This patch expands that by allowing rate commands to accept two
additional arguments, the parent bus name and the parent dev name.
Besides introducing these two attributes in the uapi, this patch:
- adds plumbing in the 'rate-new' and 'rate-set' commands to access
these attributes.
- extends devlink-nl-pre-doit with getting and saving a reference to the
parent dev in info->user_ptr[1].
The parent dev needs to exist and be registered and is then unlocked
but not put.
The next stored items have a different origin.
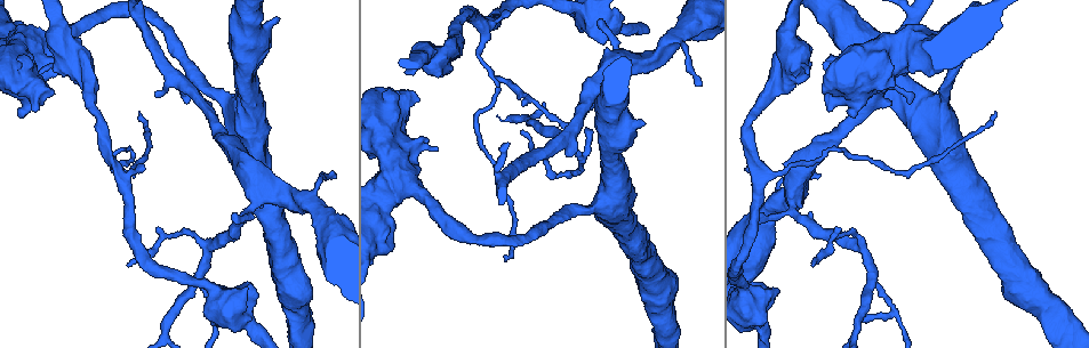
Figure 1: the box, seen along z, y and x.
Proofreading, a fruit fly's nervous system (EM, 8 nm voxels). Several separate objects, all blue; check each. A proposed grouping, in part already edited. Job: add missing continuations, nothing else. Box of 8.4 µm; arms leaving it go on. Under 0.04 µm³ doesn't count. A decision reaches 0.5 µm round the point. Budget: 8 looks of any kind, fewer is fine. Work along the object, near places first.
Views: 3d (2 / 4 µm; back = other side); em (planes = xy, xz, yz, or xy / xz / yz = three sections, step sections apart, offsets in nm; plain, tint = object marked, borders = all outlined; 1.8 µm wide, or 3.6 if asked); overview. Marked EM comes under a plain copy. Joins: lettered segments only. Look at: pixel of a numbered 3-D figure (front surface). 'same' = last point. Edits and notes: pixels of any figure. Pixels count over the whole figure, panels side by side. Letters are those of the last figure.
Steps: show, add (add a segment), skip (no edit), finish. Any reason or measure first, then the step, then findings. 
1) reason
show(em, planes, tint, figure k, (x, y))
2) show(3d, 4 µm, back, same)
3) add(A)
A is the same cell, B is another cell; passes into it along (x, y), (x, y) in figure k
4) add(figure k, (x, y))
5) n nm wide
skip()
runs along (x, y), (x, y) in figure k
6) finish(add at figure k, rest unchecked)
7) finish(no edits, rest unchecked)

an open end
show(3d, 2 µm, figure 1, (889, 103))

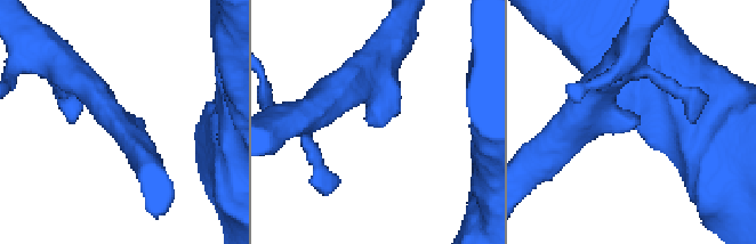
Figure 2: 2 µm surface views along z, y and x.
show(em, planes, borders, figure 2, (376, 127))

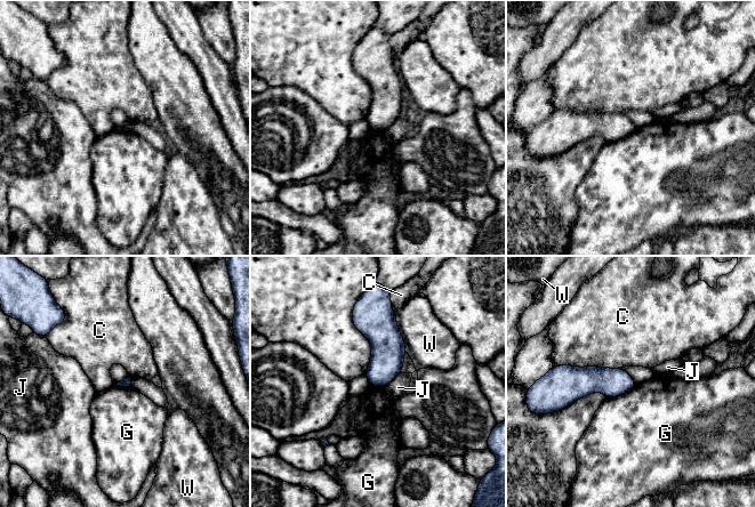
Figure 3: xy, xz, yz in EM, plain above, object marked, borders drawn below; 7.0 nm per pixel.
C touches over 460 nm
skip()
C, G, J and W are other cells; border along (636, 385), (621, 394), (608, 397) in figure 3; none of them fits

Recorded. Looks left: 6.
free end
show(3d, 2 µm, figure 1, (497, 78))

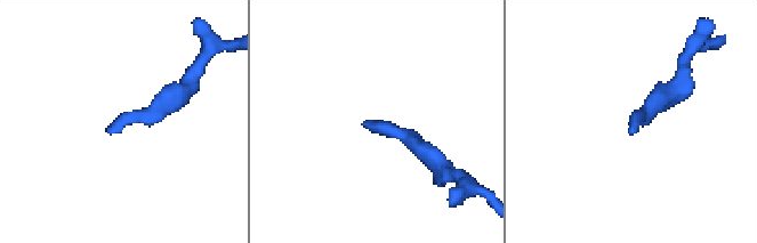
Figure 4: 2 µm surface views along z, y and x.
shape alone is not enough
show(em, planes, borders, figure 4, (363, 123))

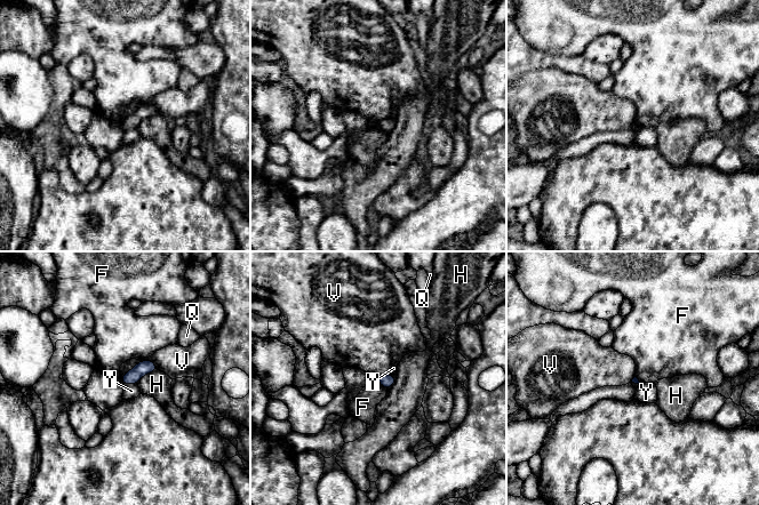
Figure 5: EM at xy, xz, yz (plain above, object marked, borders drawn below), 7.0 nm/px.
skip()
F, H, Q, V and Y are other cells; border along (376, 382), (386, 390) in figure 5; none of them fits

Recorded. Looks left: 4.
an open end
show(em, xz, step 4, tint, figure 1, (505, 15))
This ensures that it will stay alive until the end of the
request.
- changes devlink-nl-post-doit with putting the parent reference, if
obtained.
Example usage with ynl:
Setting parent to a rate node on another device
./tools/net/ynl/cli.py --spec Documentation/netlink/specs/devlink.yaml \
--do rate-set --json '{ \
"bus-name": "pci", \
"dev-name": "0000:08:00.1", \
"port-index": 65537, \
"parent-dev-bus-name": "pci", \
"parent-dev-name": "0000:08:00.0", \
"rate-parent-node-name": "group1" \
}'
Getting the rate details:
./tools/net/ynl/cli.py --spec Documentation/netlink/specs/devlink.yaml \
--do rate-get --json '{ \
"bus-name": "pci", \
"dev-name": "0000:08:00.1", \
"port-index": 65537 \
}'
Output:
{'bus-name': 'pci',
'dev-name': '0000:08:00.1',
'parent-dev-bus-name': 'pci',
'parent-dev-name': '0000:08:00.0',
'port-index': 65537,
'rate-parent-node-name': 'group1',
'rate-tc-bws': <snipped for brevity>
'rate-tx-max': 0,
'rate-tx-priority': 0,
'rate-tx-share': 0,
'rate-tx-weight': 0,
'rate-type': 'leaf'}
Signed-off-by: Cosmin Ratiu <cratiu@nvidia.com>
Reviewed-by: Carolina Jubran <cjubran@nvidia.com>
Signed-off-by: Tariq Toukan <tariqt@nvidia.com>
---
Documentation/netlink/specs/devlink.yaml | 18 ++++--
include/uapi/linux/devlink.h | 3 +
net/devlink/netlink.c | 74 +++++++++++++++++++-----
net/devlink/netlink_gen.c | 20 ++++---
net/devlink/netlink_gen.h | 7 +++
5 files changed, 95 insertions(+), 27 deletions(-)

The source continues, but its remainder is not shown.